Python lists are described in this course by a set of six qualities. Finally, lists can be reordered. Sections above have shown many instances of this. A list expands as new things are added:
Similarly, as things are removed from a list, the list gets smaller.
A tuple is a collection of things that are arranged in a specific order. When it comes to the pronunciation of a word or phrase, it depends on who you ask. A few people say it as if it were spelled "too-ple," while others pronounce it as "tup-ple," which rhymes with "supple." Because everyone I know pronounces "supple," "quintuple," "sextuple," and "octuple" as though they rhyme with "supple," my preference is for the latter.
Lists and tuples are nearly identical, with the exception of the following characteristics:
As an illustration of tuples in action, consider the following code sample:
There's no need to worry! Reversing a tuple is as simple as using our usual string and list reversal process:
It's important to remember that although though tuples are constructed using parenthesis, you still use square brackets to index and slice them.
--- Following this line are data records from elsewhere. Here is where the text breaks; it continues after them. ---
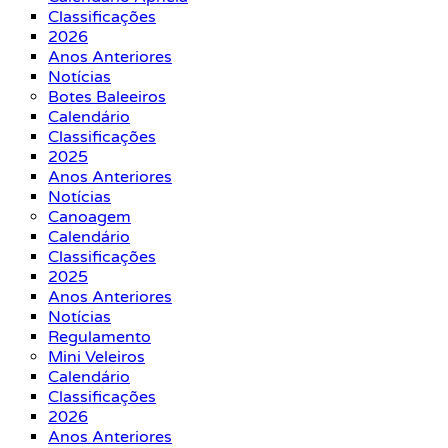
Classificações
2026
Anos Anteriores
Notícias
Botes Baleeiros
Calendário
Classificações
2025
Anos Anteriores
Notícias
Canoagem
Calendário
Classificações
2025
Anos Anteriores
Notícias
Regulamento
Mini Veleiros
Calendário
Classificações
2026
Anos Anteriores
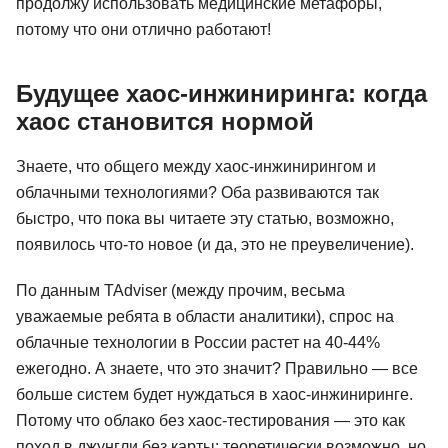
продолжу использовать медицинские метафоры,
потому что они отлично работают!
Будущее хаос-инжиниринга: когда
хаос становится нормой
Знаете, что общего между хаос-инжинирингом и
облачными технологиями? Оба развиваются так
быстро, что пока вы читаете эту статью, возможно,
появилось что-то новое (и да, это не преувеличение).
По данным TAdviser (между прочим, весьма
уважаемые ребята в области аналитики), спрос на
облачные технологии в России растет на 40-44%
ежегодно. А знаете, что это значит? Правильно — все
больше систем будет нуждаться в хаос-инжиниринге.
Потому что облако без хаос-тестирования — это как
поход в джунгли без карты: теоретически возможно, но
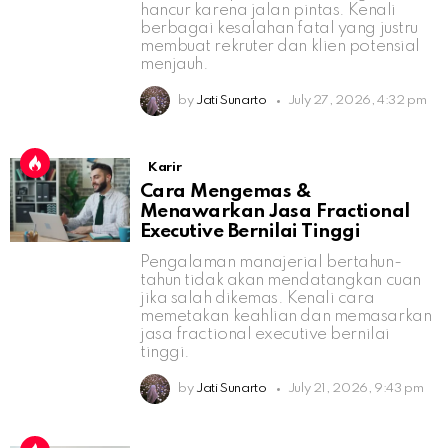
hancur karena jalan pintas. Kenali
berbagai kesalahan fatal yang justru
membuat rekruter dan klien potensial
menjauh.
by
Jati Sunarto
July 27, 2026, 4:32 pm
Karir
Cara Mengemas &
Menawarkan Jasa Fractional
Executive Bernilai Tinggi
Pengalaman manajerial bertahun-
tahun tidak akan mendatangkan cuan
jika salah dikemas. Kenali cara
memetakan keahlian dan memasarkan
jasa fractional executive bernilai
tinggi.
by
Jati Sunarto
July 21, 2026, 9:43 pm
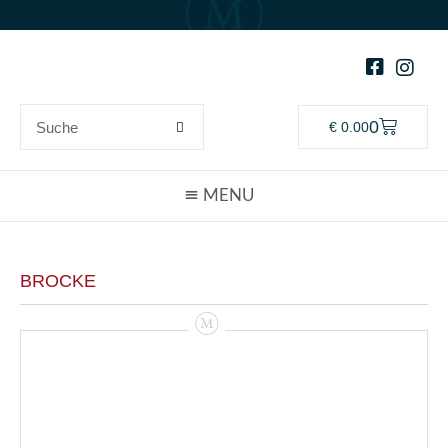
0
€
0.00
BROCKE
A tuple is a list with the same properties as a list: it's ordered, it can include arbitrary objects; it's indexable and sliceable; and it can be nestable like any other list. However, they cannot be changed:
There is a way to display the values of several objects at once in a Python REPL session by simply inserting them one after the other between commas:
Because Python interprets the input as a tuple, it presents the response in parentheses. The definition of a tuple has a peculiarity that you should know about. It's impossible to be vague when creating a tuple that has no items or a tuple with two or more. A tuple is defined in Python:
Because parentheses are used to denote operator precedence in expressions, the expression (2) creates an int object. Before closing parentheses, you need to put in an extra comma (,): This tells Python that you plan to create a single tuple.
There has to be a mechanism to define a singleton tuple, even if you don't need to do it very often.
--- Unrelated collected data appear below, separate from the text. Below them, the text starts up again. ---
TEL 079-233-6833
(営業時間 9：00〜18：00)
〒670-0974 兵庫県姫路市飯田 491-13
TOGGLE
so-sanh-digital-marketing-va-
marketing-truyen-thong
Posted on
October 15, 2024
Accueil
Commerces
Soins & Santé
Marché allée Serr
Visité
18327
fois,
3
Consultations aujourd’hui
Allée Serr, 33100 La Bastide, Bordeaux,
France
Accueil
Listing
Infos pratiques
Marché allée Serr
Using Python, you can display a singleton tuple by putting a comma in front of it:
You've seen this before: a literal tuple can be allocated to a single object.
When this happens, it's as if the tuple's contents have been "stuffed" into the object:
"packed" objects can be "unpacked" into a new tuple by assigning them to the new tuple's objects.
Otherwise, a problem will emerge when unpacking a tuple: if there are more variables than values, an error will occur.
Compound assignments can be created by combining the steps of packing and unpacking into a single expression.
It's important to remember that in this tuple, the components on the left and right must be equal.
It is possible to leave off the parentheses required to denote a tuple in Python assignments like this one and a few others:
If you're unsure whether or not the parentheses are necessary, go ahead and put them in if you have any doubt. Python idioms are made possible by multiple assignment. As a programmer, it is common to have two variables whose values must be swapped. While the swap is taking place, a temporary variable must be used to store one of the values.
In Python, a simple tuple assignment is all that is needed to perform a swap:
If you have ever used a Python temporary variable to exchange values, this is the pinnacle of modern technology. It's the greatest it's ever going to be.
Congratulations! You have now completed the list and tuple tutorial. Python lists and tuples were introduced, along with some of their basic features and operations. In Python, you'll be relying on these all the time. It is a list's primary property that it is organized. It is impossible to modify the order of a list's elements, unless, of course, the list is altered. The same is true for tuples, except that they can't be updated. Python's conditional statements will be covered in the upcoming lesson.